NATO, a Cold War-era relic whose very existence became a subject of debate after the collapse of the Soviet Union, has bounced back amid a wave of anti-Moscow hysteria. Its description of Moscow as the “biggest” threat to Europe glosses over its own attempts to undermine Russia with its relentless expansion into former Soviet states in Eastern Europe. Then, there’s NATO’s controversial missile defence system in Europe which Moscow sees as a deliberate provocation, prompting it to respond with its own “invincible” nuclear weaponry.

In all but name, the Cold War is back. This time, however, it’s not about ideology. In that sense, “history” did end with the fall communism. This time it’s all down to Western arrogance. As the victor of the Cold War, it expected a defeated and truncated Russia (contemptuously dismissed by Obama as a mere “regional” power) to play the second fiddle to the mighty Americans and Europeans.
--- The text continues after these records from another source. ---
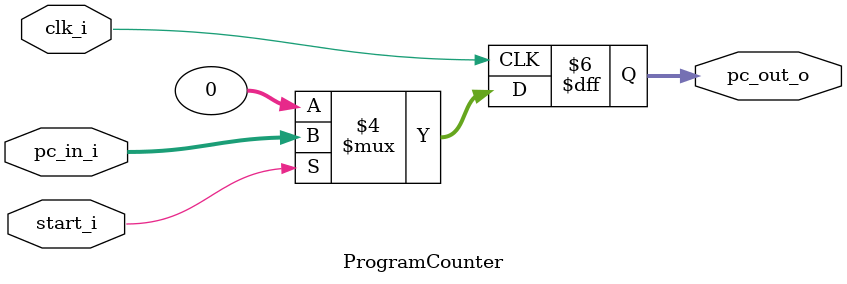
<source format=v>

module ProgramCounter(
    clk_i,
	start_i,
	pc_in_i,
	pc_out_o
	);
     
//I/O ports
input           clk_i;
input	        start_i;
input  [32-1:0] pc_in_i;
output [32-1:0] pc_out_o;
 
//Internal Signals
reg    [32-1:0] pc_out_o;
 
//Parameter

    
//Main function
always @(posedge clk_i) begin
    if(~start_i)
	    pc_out_o <= 0;
	else
	    pc_out_o <= pc_in_i;
end

endmodule



                    
                    

</source>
Russia was so down and out, they assumed, that it would watch helplessly while its historic backyard was poached and vandalised by groups mentored, and often funded by Western intelligence agencies in the name of promoting democracy. 

The West had not reckoned with the power of Russian nationalism which doesn’t countenance national humiliation. And that’s where Putin came in — a personification of a “strong” leader with the mission to make “Russia great again”. He may not have made Russia great but he has certainly put it back on the world stage and made it a serious player in international affairs. And this is what has made him popular at home where he’s credited with restoring self-respect to Russia by standing up to the West. The more the West tries to demonise him, the more his domestic popularity gets a boost. Russophobia has proved to be counterproductive. 
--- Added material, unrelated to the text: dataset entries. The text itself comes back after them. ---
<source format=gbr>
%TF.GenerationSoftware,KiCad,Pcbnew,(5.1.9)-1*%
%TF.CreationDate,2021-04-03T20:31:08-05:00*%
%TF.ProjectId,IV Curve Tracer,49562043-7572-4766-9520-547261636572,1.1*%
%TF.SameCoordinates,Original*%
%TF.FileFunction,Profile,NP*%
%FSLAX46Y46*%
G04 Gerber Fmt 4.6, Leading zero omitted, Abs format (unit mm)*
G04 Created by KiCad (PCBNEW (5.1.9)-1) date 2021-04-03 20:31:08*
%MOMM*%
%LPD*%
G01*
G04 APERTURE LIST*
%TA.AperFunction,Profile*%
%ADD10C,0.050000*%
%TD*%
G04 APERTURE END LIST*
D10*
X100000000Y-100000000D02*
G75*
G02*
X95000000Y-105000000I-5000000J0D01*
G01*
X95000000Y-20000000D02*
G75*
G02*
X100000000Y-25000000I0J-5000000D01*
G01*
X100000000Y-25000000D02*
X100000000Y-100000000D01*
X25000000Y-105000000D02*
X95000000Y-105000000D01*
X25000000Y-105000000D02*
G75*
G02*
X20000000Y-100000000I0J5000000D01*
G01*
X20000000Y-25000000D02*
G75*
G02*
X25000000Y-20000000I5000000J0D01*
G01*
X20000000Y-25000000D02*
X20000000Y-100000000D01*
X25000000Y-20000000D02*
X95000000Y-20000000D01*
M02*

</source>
Ironically, once upon a time — at the height of American global supremacy — it was Moscow and its allies that suffered from an extreme form of US phobia seeing America-inspired conspiracies everywhere. Any dirty deed — from bloody coups and political assassinations in Asia and Africa to counter-revolutionary plots in Latin America and Eastern Europe — was blamed on the CIA. In India, Indira Gandhi’s tendency to invoke a “hidden” foreign hand whenever faced with a difficult situation spawned countless jokes. Piloo Mody, the unabashedly pro-American Swatantra Party MP, famously went around Parliament ostentatiously sporting “I’m a CIA agent”, prompting the Congress to retort that at last he had spoken the truth!

Returning, however, to the present crisis in Russia-West relations, irrespective of who’s to blame, it makes the world a more dangerous place at a time of heightened tensions in the Middle East and many parts of Asia, including the Indian subcontinent. Sadly, self-professed guarantors of peace themselves have gone rogue and threaten peace.